Le talon d’Achille des projets d’entreprise 2.0 : une courte vue

Pour réussir, un projet 2.0 a besoin d'une vision d'entreprise clairement définie et d'un appui suffisamment long pour achever son déploiement.

L’entreprise 2.0 transforme les usages, c’est un fait établi, et, à terme, elle transformera sans doute profondément l’organisation, comme je le soutenais dans mon dernier billet. Les entreprises sont maintenant au courant, elles comprennent le concept, considèrent l’investissement, voire le lancent. Et ce, même si la création de valeur n’est pas évidente. Pour le business case, on met encore en avant les économies de déplacements ou l’augmentation de la productivité liée à une plus grande efficacité pour trouver l’information, mais cette dernière est très difficile à chiffrer. La diminution du syndrome e-mail est, là encore, très difficile à mesurer.
Il n’empêche, le mouvement est lancé. On a dépassé l’époque des pionniers, on est maintenant dans l’ère de la majorité précoce, ou early majority, comme on l’appelle dans les cours de marketing produit. Les solutions proposées sont matures, les novateurs ont défriché le terrain, il est temps d’y aller.
Le 2.0 doit servir la vision de l’entreprise
Les entreprises ont aussi compris que la technologie ne fait pas tout, et qu’il faut un projet organisationnel. Les utilisateurs se serviront des plates-formes collaboratives, si cela a un sens par rapport à la mission de l’entreprise et à leur propre job, mais pour l’impulsion de départ, il faut plus. Idéalement, il faut que cela serve une vision : être à la pointe de l’innovation pour certains, faire de l’entreprise une vitrine technologique ou globaliser l’organisation humaine pour d’autres. Une vision qui peut être large ou pointue, comme le zéro mail d’Atos, dont on reparle ces jours-ci suite au rachat de BlueKiwi.
Les entreprises ont aussi compris qu’il est bon de se faire accompagner, d’autant plus s’il n’y a pas de sponsor fort dans l’organisation. Dans le cas contraire, le projet s’enlise dans la concurrence entre les différentes parties prenantes ou s’étouffe par manque de recul et de réflexion.
Les opérationnels seuls au coeur du changement
Pour autant, les implantations que je vois ou dont j’entends parler sont souvent exécutées à des échelons intermédiaires. Même si le comex approuve la décision, la réalisation ne se fait pas au niveau stratégique mais au niveau opérationnel : rationalisation des usages et réengineering des processus. On réalise ce qui a été chiffré dans le business case et on oublie, pour l’instant, les grandes idées sur l’entreprise de demain. Il y a déjà bien assez d’obstacles à franchir comme ça, soyons pratiques. Sauf que du coup, sans cette dimension visionnaire, le projet d’Entreprise 2.0 devient beaucoup plus sensible aux aléas de politique interne et du contexte économique général.

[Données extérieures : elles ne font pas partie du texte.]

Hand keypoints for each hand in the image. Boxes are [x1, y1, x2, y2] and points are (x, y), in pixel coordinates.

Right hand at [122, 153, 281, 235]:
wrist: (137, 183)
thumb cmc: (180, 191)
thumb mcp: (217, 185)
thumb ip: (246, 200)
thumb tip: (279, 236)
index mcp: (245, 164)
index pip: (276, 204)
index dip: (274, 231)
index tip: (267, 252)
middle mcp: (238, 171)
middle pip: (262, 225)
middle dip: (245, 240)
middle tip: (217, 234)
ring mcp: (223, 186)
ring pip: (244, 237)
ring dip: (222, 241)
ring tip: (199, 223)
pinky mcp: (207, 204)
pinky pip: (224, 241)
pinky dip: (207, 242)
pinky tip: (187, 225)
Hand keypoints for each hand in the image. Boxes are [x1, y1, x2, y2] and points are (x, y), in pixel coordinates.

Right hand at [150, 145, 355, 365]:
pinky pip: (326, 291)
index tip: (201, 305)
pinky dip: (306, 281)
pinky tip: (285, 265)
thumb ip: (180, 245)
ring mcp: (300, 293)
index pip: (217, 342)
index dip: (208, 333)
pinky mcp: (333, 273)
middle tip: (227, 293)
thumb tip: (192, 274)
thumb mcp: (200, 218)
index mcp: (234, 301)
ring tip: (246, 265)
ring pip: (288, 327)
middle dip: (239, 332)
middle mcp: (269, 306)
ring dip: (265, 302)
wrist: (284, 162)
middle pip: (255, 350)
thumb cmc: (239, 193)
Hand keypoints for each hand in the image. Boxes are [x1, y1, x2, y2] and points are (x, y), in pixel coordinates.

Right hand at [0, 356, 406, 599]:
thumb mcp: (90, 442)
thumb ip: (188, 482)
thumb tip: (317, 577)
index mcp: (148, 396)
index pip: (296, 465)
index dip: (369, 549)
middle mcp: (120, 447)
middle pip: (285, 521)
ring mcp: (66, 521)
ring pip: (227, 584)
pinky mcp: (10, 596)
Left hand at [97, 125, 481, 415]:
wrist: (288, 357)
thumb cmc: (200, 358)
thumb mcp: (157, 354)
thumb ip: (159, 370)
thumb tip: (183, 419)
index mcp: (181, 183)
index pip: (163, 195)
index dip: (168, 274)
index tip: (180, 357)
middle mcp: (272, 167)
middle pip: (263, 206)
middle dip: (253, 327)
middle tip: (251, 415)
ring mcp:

Un de mes contacts me disait récemment que son entreprise venait de geler quatre ans d’effort et une implémentation bien avancée à la suite d’un changement de direction. Le nouveau PDG et son équipe ont pour mission de gouverner au mieux l’organisation au sein de la crise. Un projet transversal comme le développement du collaboratif ne convient pas à leur stratégie de rigueur. La reprise en main des équipes passe par la maîtrise verticale des budgets et la possibilité de tailler dans le vif. Plutôt que de capitaliser sur l’adaptabilité et la puissance qu’acquiert l’entreprise en se maillant et en agissant comme un organisme cohérent, ils ont préféré le retour à une organisation traditionnelle en silos. Le projet d’Entreprise 2.0 n’est plus qu’un « overhead », un centre de coût indirect, cible idéal pour pratiquer des coupes.

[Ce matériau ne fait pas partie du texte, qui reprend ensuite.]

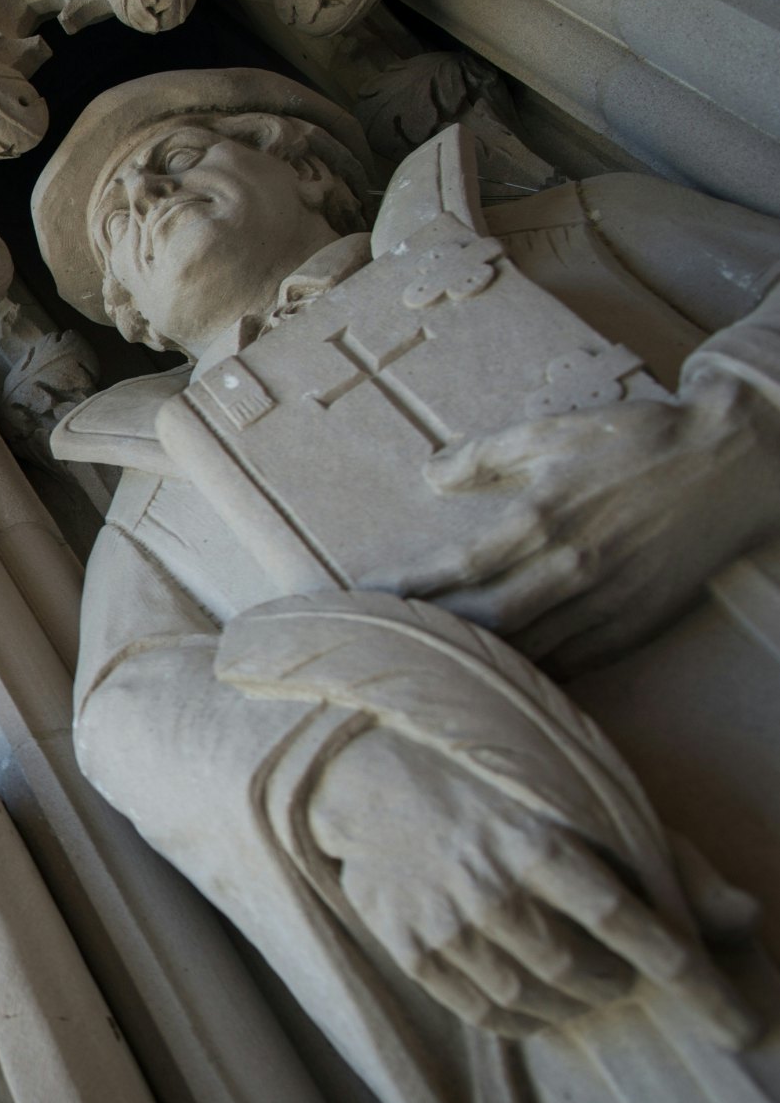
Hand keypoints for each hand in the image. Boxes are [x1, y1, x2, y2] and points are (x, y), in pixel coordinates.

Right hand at [311, 731, 755, 1043]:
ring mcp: (442, 920)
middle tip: (623, 975)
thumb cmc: (496, 784)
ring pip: (531, 1001)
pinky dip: (523, 1020)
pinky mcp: (406, 943)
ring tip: (581, 988)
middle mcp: (488, 886)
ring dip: (574, 1007)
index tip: (742, 1029)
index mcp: (537, 841)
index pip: (630, 927)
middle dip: (619, 986)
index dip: (693, 983)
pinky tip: (536, 1001)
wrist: (371, 772)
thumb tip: (746, 919)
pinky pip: (481, 1011)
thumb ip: (670, 862)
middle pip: (581, 974)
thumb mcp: (586, 801)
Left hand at [396, 372, 779, 670]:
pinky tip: (493, 671)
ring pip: (523, 650)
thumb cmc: (640, 441)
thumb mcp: (555, 431)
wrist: (736, 464)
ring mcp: (606, 604)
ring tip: (425, 656)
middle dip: (427, 630)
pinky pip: (568, 663)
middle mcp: (572, 569)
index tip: (365, 592)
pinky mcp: (633, 626)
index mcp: (545, 518)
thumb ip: (486, 454)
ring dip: (471, 657)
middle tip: (382, 635)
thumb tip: (430, 475)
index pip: (456, 568)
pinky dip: (525, 671)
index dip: (406, 586)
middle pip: (481, 621)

Des changements de direction qui déstabilisent les projets
Que le changement d’orientation soit attribué à une politique de rigueur n’est peut-être qu’un prétexte. La plupart des projets transversaux ont souffert dans le même temps : besoin de contrôler les finances, voire de faire oublier les grands projets de l’équipe précédente.
Même si toutes les entreprises ne sont pas sujettes à des changements de direction aussi drastiques, on sait que le leadership des entreprises est cyclique. A une période de changement adaptif, durant laquelle des projets transversaux se déploient et où les employés adoptent en masse les nouvelles pratiques et multiplient les bénéfices par de nouveaux projets, succède une phase de changement technique qui refocalise les efforts sur d’autres défis.
Si le cycle suivant démarre avant que le déploiement soit pleinement réalisé et que le projet n’est pas protégé par une vision solide et consacrée, celui-ci risque de stagner, voire de disparaître. Les projets d’entreprise 2.0 ont besoin d’une période de changement adaptif suffisamment longue pour se déployer pleinement. Une vision à long terme est indispensable pour que la transformation de l’organisation soitréelle et pérenne.